Before anyone dumps their BlackBerry shares or decides to go short, they ought to ask themselves some tough questions about what the partnership actually delivers, especially in the area of mobile device management. We know from the press release that:
"IBM is introducing IBM MobileFirst Supply & Management for device supply, activation and management services for iPhone and iPad."
And we also know that IBM has existing offerings for managing mobile devices that pre-dated the announcement. But does this new solution provide fully-integrated support for other device manufacturers? Or does it require separate, non-integrated modules to manage other devices and non-IBM applications? How important is seamlessly-integrated x-device support you ask? So important that BlackBerry finally had to put it into its own MDM offering. I would love to have been a fly on the wall during the meeting when that decision was finally made!
All of the big data and cloud apps sound really cool actually, but if they only run on Apple devices, what would be the realistic appeal to the largest enterprises, those that BlackBerry would be the most concerned about losing?
The partnership is clearly a sound strategy to penetrate the mid-market with specialized apps, I just don't have enough information yet to say BlackBerry's large enterprise and government bastion is in the cross hairs of this partnership. I may be wrong, and will admit to it if/when more data is made available that convincingly challenges my assumptions.
What does IBM do for Apple in the area of Security?
I don't think a lot of people noticed when German Chancellor Andrea Merkel moved from iPhone to BlackBerry last month after it was revealed that she was being spied on. Would her administration's decision have been any different if they waited until after yesterday's announcement? I'm not a mid-level German bureaucrat in the Republic's IT department, but my guess would be... no.
So again, until I see what IBM can do to plug the security holes that the largest companies and most secretive governments clearly still observe in Apple AND other non-BlackBerry phones, I'm not going to run to sell my shares. In fact, it's news headlines like the Merkel story that keep reminding me of BlackBerry's relevance and unique position in the market, and keep me buying more BBRY on any dips (like this). I Just don't see how the Apple/IBM news changes this narrative in any way. I'm open to opposing views.
The Bottom Line
I am typing this article on a Mac and my little boy is playing on his iPad as I write this. And I'm sure an IBM server or software will somehow touch the transaction when I click "submit" on this article. Point is, I am fans of Apple and IBM (I'm long AAPL) and greatly admire both companies. But I just don't see this partnership as threatening to BlackBerry on anything but paper. It's going to go down as just another great BBRY buying opportunity, just like the Reuters debacle. If anything, more investors will hear the BBRY story and realize the turnaround is just now underway. Nothing wrong with that.

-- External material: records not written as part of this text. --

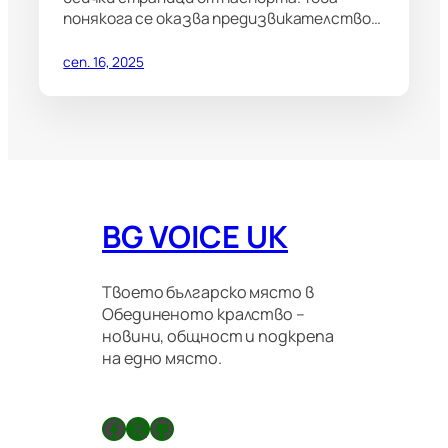
понякога се оказва предизвикателство…
сеп. 16, 2025
BG VOICE UK
Твоето българско място в
Обединеното кралство –
новини, общност и подкрепа
на едно място.
Facebook
X
GitHub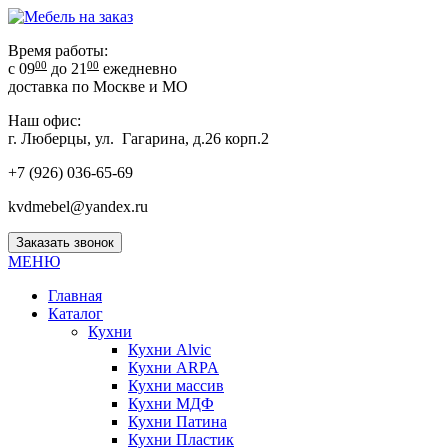
Время работы:
00
00
с 09
до 21
ежедневно
доставка по Москве и МО
Наш офис:
г. Люберцы, ул. Гагарина, д.26 корп.2
+7 (926) 036-65-69
kvdmebel@yandex.ru
Заказать звонок
МЕНЮ
Главная
Каталог
Кухни
Кухни Alvic
Кухни ARPA
Кухни массив
Кухни МДФ
Кухни Патина
Кухни Пластик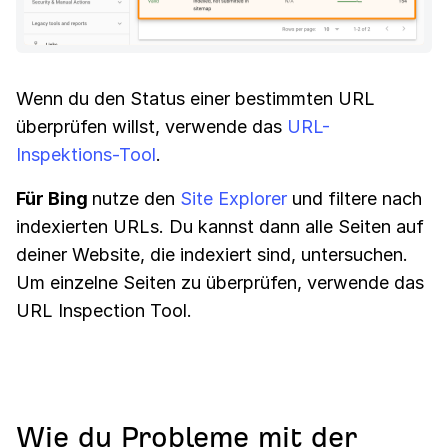
Wenn du den Status einer bestimmten URL
überprüfen willst, verwende das
URL-
Inspektions-Tool
.
Für Bing
nutze den
Site Explorer
und filtere nach
indexierten URLs. Du kannst dann alle Seiten auf
deiner Website, die indexiert sind, untersuchen.
Um einzelne Seiten zu überprüfen, verwende das
URL Inspection Tool.
Wie du Probleme mit der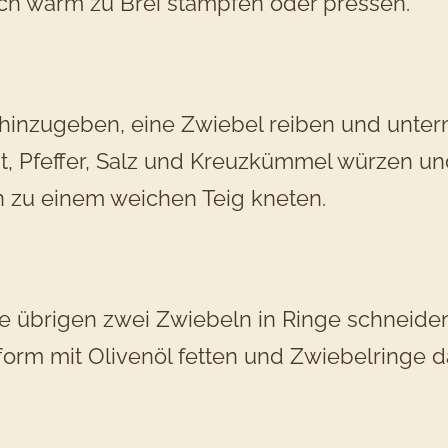
ch warm zu Brei stampfen oder pressen.
 hinzugeben, eine Zwiebel reiben und unte
t, Pfeffer, Salz und Kreuzkümmel würzen un
 zu einem weichen Teig kneten.
ie übrigen zwei Zwiebeln in Ringe schneiden
form mit Olivenöl fetten und Zwiebelringe d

Please do your own due diligence prior to investing. This article contains my opinions only, which should not form the basis of an investment decision.
Disclosure: The author is long BBRY, AAPL. The author wrote this article themselves, and it expresses their own opinions. The author is not receiving compensation for it (other than from Seeking Alpha). The author has no business relationship with any company whose stock is mentioned in this article.